Exercise materials:
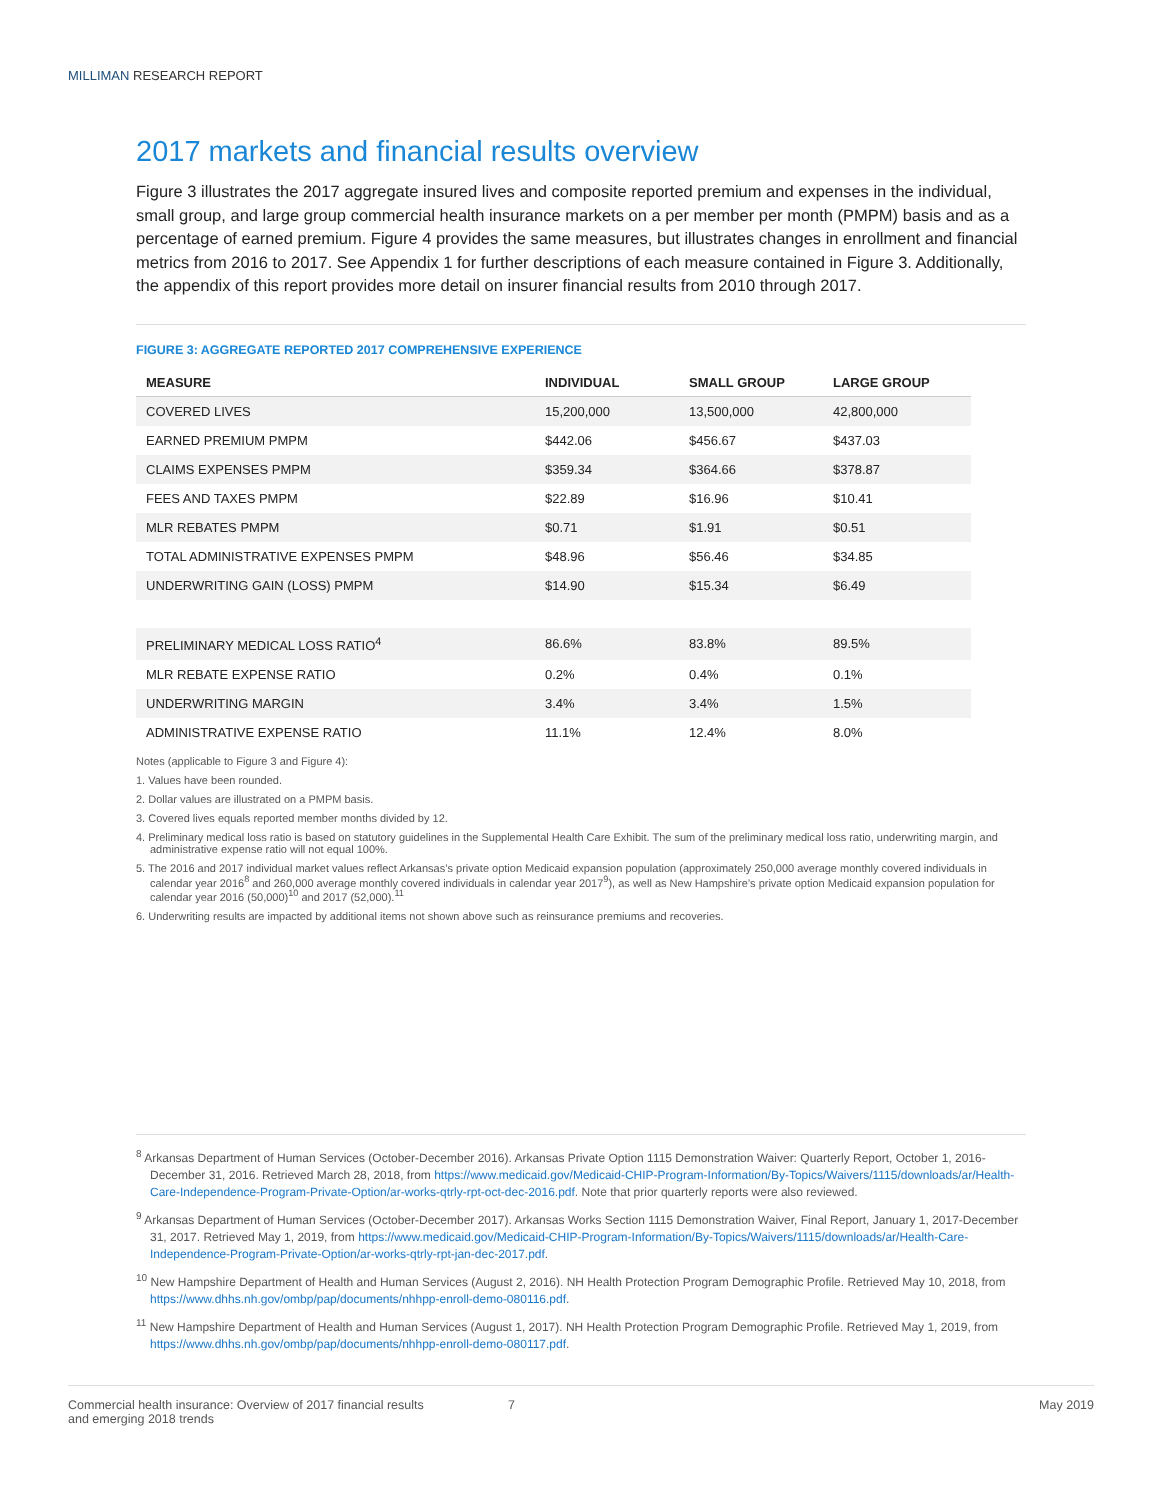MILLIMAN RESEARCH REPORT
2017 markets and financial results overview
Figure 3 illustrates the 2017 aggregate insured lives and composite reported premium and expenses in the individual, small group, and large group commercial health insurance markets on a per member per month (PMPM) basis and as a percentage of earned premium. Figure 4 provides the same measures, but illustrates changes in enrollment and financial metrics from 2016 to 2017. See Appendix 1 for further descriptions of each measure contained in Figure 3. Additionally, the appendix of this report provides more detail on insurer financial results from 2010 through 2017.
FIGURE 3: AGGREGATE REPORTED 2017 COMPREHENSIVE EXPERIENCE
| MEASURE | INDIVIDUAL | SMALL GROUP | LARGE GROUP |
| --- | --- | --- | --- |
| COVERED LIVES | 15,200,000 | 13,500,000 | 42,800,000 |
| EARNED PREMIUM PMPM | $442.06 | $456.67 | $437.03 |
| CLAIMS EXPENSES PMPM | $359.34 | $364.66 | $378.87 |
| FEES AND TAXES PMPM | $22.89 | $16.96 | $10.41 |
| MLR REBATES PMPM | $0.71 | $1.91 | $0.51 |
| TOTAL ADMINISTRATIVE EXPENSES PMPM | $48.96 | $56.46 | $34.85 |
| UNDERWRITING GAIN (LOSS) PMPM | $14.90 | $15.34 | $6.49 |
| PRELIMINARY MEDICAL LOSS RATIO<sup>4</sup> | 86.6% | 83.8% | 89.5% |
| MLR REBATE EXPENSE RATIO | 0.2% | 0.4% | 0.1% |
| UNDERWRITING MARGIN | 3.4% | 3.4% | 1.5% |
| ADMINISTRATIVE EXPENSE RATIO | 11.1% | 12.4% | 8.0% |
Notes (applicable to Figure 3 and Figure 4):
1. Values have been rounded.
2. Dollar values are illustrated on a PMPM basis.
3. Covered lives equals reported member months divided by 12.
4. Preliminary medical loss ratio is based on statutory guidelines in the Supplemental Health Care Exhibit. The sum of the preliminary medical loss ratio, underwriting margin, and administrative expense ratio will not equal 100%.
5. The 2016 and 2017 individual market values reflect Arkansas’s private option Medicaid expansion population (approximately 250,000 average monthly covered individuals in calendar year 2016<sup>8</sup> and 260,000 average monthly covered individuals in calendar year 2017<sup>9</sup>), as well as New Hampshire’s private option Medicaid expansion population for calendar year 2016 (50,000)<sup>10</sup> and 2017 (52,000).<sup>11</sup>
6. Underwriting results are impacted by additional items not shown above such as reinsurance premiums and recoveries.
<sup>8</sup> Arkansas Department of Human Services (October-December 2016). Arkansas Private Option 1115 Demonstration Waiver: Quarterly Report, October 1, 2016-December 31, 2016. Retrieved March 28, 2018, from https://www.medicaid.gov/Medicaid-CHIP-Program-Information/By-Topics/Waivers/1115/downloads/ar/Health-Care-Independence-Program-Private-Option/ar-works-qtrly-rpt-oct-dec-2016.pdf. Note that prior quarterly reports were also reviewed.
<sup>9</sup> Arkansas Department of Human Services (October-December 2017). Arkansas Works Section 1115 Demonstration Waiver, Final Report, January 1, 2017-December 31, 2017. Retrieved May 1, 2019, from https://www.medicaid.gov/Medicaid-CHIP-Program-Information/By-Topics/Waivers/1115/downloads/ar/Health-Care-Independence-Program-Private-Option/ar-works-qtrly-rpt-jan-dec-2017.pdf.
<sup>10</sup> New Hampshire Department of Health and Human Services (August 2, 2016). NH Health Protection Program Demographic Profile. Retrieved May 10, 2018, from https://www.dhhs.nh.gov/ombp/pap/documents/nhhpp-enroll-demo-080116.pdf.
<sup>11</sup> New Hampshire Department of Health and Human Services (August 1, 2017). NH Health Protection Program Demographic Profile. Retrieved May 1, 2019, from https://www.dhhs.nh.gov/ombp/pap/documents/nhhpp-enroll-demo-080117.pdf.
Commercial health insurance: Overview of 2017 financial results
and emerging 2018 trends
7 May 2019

Aim of the task:
Take the lines above from the one containing "PMPM | $0.71 | $1.91 | $0.51 |" to the one containing "<sup>8</sup> Arkansas Department" and retype them exactly, both ends included, with nothing added.

Written reply:
| MLR REBATES PMPM | $0.71 | $1.91 | $0.51 |
| TOTAL ADMINISTRATIVE EXPENSES PMPM | $48.96 | $56.46 | $34.85 |
| UNDERWRITING GAIN (LOSS) PMPM | $14.90 | $15.34 | $6.49 |
| PRELIMINARY MEDICAL LOSS RATIO<sup>4</sup> | 86.6% | 83.8% | 89.5% |
| MLR REBATE EXPENSE RATIO | 0.2% | 0.4% | 0.1% |
| UNDERWRITING MARGIN | 3.4% | 3.4% | 1.5% |
| ADMINISTRATIVE EXPENSE RATIO | 11.1% | 12.4% | 8.0% |
Notes (applicable to Figure 3 and Figure 4):
1. Values have been rounded.
2. Dollar values are illustrated on a PMPM basis.
3. Covered lives equals reported member months divided by 12.
4. Preliminary medical loss ratio is based on statutory guidelines in the Supplemental Health Care Exhibit. The sum of the preliminary medical loss ratio, underwriting margin, and administrative expense ratio will not equal 100%.
5. The 2016 and 2017 individual market values reflect Arkansas’s private option Medicaid expansion population (approximately 250,000 average monthly covered individuals in calendar year 2016<sup>8</sup> and 260,000 average monthly covered individuals in calendar year 2017<sup>9</sup>), as well as New Hampshire’s private option Medicaid expansion population for calendar year 2016 (50,000)<sup>10</sup> and 2017 (52,000).<sup>11</sup>
6. Underwriting results are impacted by additional items not shown above such as reinsurance premiums and recoveries.
<sup>8</sup> Arkansas Department of Human Services (October-December 2016). Arkansas Private Option 1115 Demonstration Waiver: Quarterly Report, October 1, 2016-December 31, 2016. Retrieved March 28, 2018, from https://www.medicaid.gov/Medicaid-CHIP-Program-Information/By-Topics/Waivers/1115/downloads/ar/Health-Care-Independence-Program-Private-Option/ar-works-qtrly-rpt-oct-dec-2016.pdf. Note that prior quarterly reports were also reviewed.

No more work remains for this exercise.